Dave Warner, spokesman for the National Pork Producers Council, told that "there may be some profits late next year" for producers, but there’s no guarantee. "Already, we’re in a historically long period of losses," he said. "Since October of ’07, pork producers have lost money in 23 out of 25 months. The industry has lost two-thirds of the equity it built up during the 44 months of profitability that ended at the end of September ’07."

It’s been one thing after another, Warner said. Skyrocketing feedgrain prices, driven by ethanol production and policy, brought losses to hog (and cattle) producers in late 2007 going into ’08, then the global recession that arrived in September ’08 took the wind out of what had been a vigorous export market for U.S. pork, followed by the disaster of H1N1, which has further impacted pork sales abroad while making consumers at home wary of pork in fear of "swine flu."

He said that in the first half of ’08, booming exports hid some losses or at least soothed the nerves of hog producers and pork exporters, but the collapse of key export markets – pork exports to China and Hong Kong, the U.S. number-three pork market, are down 50 percent, and the Russian market, number five in volume for American pork, is down 35 percent – has removed any lingering confidence. "The export situation has really hurt hog futures and cash hog prices," he said. "The futures prices issued Nov. 4 are still much lower through 2010 than they had been." At the same time, there is a bit of good news in the facts that exports to Japan, the largest export market for U.S. pork ("by far," according to Warner), are up six percent, and shipments to Mexico, the number-two market, are up 17 percent.

Through September of this year, consumer demand for pork in the U.S. is up four percent while chicken is down 2.9 percent and beef is down 2.3 percent, according to U.S.D.A. numbers, but consumer worries about H1N1, driven by news that the virus has been found in U.S. hogs are preventing any predictions for a pork recovery anytime soon.

The result, said Warner, is an industry of producers without savings or equity. "You’ve got a lot of guys whose lenders just won’t give them any more money," he told "They’ve got nothing to put up.

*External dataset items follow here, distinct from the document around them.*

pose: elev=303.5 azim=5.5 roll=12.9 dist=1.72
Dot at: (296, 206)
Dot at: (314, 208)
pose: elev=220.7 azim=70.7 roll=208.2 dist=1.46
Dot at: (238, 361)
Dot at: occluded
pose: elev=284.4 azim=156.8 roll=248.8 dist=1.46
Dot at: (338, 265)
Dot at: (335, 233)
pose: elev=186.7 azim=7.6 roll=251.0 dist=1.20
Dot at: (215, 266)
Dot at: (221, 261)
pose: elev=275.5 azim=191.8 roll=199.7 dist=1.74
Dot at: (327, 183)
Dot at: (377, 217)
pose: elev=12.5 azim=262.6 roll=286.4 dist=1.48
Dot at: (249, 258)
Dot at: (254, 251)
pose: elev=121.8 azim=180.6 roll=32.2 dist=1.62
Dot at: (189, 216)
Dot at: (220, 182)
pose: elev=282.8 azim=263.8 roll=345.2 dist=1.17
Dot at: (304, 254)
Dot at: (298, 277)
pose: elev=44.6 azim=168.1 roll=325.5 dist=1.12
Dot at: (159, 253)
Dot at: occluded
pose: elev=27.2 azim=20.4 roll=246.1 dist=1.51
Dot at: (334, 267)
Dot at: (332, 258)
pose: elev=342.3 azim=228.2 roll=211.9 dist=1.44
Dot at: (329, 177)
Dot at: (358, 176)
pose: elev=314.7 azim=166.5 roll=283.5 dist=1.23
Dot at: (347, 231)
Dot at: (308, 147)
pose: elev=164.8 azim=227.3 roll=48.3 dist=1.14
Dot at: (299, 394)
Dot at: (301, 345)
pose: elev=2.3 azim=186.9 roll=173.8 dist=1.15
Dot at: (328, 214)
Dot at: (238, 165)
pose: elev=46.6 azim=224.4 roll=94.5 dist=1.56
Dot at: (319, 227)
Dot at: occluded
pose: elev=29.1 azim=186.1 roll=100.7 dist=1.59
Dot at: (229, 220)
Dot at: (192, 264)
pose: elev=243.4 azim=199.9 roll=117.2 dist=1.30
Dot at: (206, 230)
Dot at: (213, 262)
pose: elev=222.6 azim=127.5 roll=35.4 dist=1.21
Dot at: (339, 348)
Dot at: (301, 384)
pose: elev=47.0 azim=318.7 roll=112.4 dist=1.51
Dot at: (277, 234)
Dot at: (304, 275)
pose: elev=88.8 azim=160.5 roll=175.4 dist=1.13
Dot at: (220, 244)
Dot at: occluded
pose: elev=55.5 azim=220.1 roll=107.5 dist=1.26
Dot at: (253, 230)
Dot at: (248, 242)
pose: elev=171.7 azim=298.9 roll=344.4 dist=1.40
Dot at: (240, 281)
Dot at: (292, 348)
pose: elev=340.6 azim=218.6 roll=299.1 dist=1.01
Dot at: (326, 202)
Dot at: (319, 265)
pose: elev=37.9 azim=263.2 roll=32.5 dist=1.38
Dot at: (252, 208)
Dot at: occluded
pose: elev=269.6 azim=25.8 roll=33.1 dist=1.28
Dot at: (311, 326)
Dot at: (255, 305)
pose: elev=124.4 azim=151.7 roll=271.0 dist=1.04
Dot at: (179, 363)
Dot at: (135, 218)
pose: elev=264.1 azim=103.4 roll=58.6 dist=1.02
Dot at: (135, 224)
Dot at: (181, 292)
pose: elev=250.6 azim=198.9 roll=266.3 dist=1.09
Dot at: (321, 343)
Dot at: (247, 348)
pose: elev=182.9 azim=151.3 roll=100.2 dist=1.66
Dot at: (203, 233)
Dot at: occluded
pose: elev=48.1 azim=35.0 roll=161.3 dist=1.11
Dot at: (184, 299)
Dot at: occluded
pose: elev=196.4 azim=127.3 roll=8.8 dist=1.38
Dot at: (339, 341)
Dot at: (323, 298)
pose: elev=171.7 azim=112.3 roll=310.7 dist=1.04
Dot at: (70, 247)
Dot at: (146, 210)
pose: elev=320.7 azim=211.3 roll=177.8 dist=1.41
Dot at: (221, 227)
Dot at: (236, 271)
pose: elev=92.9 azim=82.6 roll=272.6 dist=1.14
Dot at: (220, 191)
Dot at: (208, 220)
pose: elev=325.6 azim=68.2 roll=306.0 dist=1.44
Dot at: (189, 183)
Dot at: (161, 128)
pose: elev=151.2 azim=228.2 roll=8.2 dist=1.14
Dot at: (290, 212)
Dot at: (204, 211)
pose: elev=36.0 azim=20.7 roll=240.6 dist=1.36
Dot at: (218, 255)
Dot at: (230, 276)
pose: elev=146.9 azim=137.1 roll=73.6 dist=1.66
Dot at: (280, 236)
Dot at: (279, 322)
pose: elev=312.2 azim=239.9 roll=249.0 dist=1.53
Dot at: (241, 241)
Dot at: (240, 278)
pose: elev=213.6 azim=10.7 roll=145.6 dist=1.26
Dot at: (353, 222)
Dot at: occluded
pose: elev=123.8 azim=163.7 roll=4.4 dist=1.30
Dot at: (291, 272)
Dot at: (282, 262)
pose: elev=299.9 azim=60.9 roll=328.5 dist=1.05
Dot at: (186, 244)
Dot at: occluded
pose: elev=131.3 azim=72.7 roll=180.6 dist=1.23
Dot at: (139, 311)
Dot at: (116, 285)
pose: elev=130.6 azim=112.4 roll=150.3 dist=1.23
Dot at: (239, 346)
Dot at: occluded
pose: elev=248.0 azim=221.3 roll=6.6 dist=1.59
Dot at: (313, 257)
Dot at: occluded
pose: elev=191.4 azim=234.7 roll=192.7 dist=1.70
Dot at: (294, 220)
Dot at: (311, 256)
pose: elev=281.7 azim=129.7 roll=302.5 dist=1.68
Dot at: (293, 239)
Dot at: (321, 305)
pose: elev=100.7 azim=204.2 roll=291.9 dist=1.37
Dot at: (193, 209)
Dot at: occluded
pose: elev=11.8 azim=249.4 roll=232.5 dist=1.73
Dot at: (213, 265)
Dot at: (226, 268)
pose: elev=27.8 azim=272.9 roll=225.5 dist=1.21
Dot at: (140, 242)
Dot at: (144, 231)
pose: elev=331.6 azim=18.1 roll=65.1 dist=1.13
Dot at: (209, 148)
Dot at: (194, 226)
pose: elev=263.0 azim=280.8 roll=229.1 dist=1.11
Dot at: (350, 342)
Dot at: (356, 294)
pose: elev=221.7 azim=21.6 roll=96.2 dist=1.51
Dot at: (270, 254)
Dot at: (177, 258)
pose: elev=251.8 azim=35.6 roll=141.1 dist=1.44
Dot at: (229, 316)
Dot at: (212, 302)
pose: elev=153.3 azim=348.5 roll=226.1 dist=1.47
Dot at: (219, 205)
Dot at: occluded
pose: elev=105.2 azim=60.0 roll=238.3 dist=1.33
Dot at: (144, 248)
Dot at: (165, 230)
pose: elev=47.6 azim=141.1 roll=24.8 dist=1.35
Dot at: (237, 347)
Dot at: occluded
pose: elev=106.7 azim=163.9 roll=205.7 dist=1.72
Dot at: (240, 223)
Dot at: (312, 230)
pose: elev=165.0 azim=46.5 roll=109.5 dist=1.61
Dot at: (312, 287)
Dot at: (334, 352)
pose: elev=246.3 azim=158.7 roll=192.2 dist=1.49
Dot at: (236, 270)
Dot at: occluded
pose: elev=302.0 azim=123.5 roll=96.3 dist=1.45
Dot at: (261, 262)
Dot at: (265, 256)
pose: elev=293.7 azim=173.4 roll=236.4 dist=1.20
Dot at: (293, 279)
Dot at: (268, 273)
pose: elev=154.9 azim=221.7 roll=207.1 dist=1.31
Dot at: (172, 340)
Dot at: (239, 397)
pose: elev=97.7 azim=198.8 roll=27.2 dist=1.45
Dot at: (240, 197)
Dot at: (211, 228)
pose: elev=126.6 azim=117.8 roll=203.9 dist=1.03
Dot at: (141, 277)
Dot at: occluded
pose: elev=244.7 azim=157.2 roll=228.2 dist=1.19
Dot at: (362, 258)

After H1N1, guys don’t have a choice. They’re being forced out because they have no more equity."

There is a small silver lining, however. With fewer hog producers raising fewer hogs, the over-supply problem that’s plagued the industry for two years may finally, and slowly, begin shrinking. The recent bankruptcies of Big Sky Farms in Canada and Coharie Farms in North Carolina, two huge hog operations (Coharie ranked number 22 on the list of the U.S.’s largest hog producers; Big Sky is the largest hog producer in Saskatchewan), should help. But Warner said he’s a bit wary of the Canadian industry, which is in even more dire financial straits than the U.S. pork industry. "I’ve not seen an influx of Canadian feeder pigs into the U.S.," he said, "but the loan guarantees the Canadian government has given to hog producers up there is going to prop up supply, not reduce it."

That’s different than the pork buys NPPC has asked U.S.D.A., to make. "We’re asking the department to take pork off the market. Secretary Vilsack has certainly been a champion for us, but we’d like to ask U.S.D.A. to make additional purchases." The department’s recently announced $50 million purchase of pork, the third and largest federal pork purchase this year, is the equivalent of just one day’s industry production, according to Iowa State University economist John Lawrence.